Generic Ambien Approved By FDA
The U.S. Food and Drug Administration approved Monday the first generic versions of the sleep aid Ambien -- generic name zolpidem tartrate. It's a sedative-hypnotic drug indicated for the short-term treatment of insomnia.
"This approval offers Americans more alternatives when choosing their prescription drugs," said Gary J. Buehler, director of the FDA's Office of Generic Drugs.
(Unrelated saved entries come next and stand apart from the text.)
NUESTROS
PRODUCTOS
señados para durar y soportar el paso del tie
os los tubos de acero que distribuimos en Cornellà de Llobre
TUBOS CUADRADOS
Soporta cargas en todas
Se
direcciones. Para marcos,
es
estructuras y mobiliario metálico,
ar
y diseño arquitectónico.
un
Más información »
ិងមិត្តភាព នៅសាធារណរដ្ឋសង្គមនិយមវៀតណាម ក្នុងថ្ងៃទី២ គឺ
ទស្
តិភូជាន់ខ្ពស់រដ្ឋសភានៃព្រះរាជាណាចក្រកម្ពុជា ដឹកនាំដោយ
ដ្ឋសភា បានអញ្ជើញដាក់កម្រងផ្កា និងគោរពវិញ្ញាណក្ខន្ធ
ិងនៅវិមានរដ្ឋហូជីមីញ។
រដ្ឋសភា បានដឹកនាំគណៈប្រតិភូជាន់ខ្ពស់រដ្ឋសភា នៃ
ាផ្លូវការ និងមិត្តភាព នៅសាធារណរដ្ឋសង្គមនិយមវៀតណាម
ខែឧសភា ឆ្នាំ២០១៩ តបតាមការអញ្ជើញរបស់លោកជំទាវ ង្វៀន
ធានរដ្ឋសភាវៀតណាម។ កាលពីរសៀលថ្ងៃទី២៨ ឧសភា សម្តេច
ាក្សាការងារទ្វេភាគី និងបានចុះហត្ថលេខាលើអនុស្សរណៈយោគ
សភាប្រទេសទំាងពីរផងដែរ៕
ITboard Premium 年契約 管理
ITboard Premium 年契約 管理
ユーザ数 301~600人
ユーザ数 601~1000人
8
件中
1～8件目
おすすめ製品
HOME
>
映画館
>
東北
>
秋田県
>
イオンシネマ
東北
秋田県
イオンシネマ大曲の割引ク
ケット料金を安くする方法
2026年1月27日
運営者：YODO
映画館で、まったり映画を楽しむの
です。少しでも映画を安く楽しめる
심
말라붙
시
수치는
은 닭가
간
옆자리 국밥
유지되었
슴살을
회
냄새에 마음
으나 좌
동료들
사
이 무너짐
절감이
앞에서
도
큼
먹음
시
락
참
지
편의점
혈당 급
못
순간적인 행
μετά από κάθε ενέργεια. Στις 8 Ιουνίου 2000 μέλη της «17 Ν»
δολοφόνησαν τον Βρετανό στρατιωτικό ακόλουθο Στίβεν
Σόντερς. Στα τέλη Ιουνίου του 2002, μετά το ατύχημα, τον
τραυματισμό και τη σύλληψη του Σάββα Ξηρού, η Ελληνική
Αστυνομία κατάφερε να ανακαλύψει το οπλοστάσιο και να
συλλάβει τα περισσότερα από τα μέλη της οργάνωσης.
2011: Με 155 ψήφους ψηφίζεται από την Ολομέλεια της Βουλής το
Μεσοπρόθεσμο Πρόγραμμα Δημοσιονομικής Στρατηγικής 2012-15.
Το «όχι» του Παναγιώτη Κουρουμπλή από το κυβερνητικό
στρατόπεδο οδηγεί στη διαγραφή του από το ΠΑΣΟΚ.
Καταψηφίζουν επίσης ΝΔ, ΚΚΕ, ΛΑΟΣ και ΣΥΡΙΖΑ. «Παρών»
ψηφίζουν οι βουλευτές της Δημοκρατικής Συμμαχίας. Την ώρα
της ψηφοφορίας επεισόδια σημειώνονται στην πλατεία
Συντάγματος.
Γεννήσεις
Zolpidem tartrate tablets in formulations of 5 milligrams and 10 milligrams are manufactured by a variety of generic drug companies in the United States. The following 13 manufacturers have received FDA approval for zolpidem tartrate tablets: Mylan Pharmaceuticals Inc.; TEVA Pharmaceuticals USA; Roxane Laboratories Inc.; Watson Laboratories Inc.; Ranbaxy Laboratories Ltd.; Dr. Reddys Laboratories Ltd.; Apotex Inc.; Synthon Pharmaceuticals Inc.; Genpharm Inc.; Mutual Pharmaceutical Company Inc.; Caraco Pharmaceutical Laboratories Ltd.; Carlsbad Technology Inc.; and Lek Pharmaceuticals, the FDA said in a statement.
In March, the FDA requested that all manufacturers of sedative-hypnotic drug products -- a class of drugs used to induce and/or maintain sleep -- strengthen their product labeling to include stronger warnings about potential risks. Those risks include severe allergic reactions and complex sleep-related behaviors, which may include sleep-driving. Sleep driving is defined as driving while not fully awake after taking a sedative-hypnotic drug, with no memory of the event.
According to the online magazine Drug Topics, in 2006, Ambien was the 13th best selling brand name drug. The sanofi-aventis (formerly Sanofi-Synthelabo, Inc.) patent for zolpidem tartrate expired on April 21, the FDA said.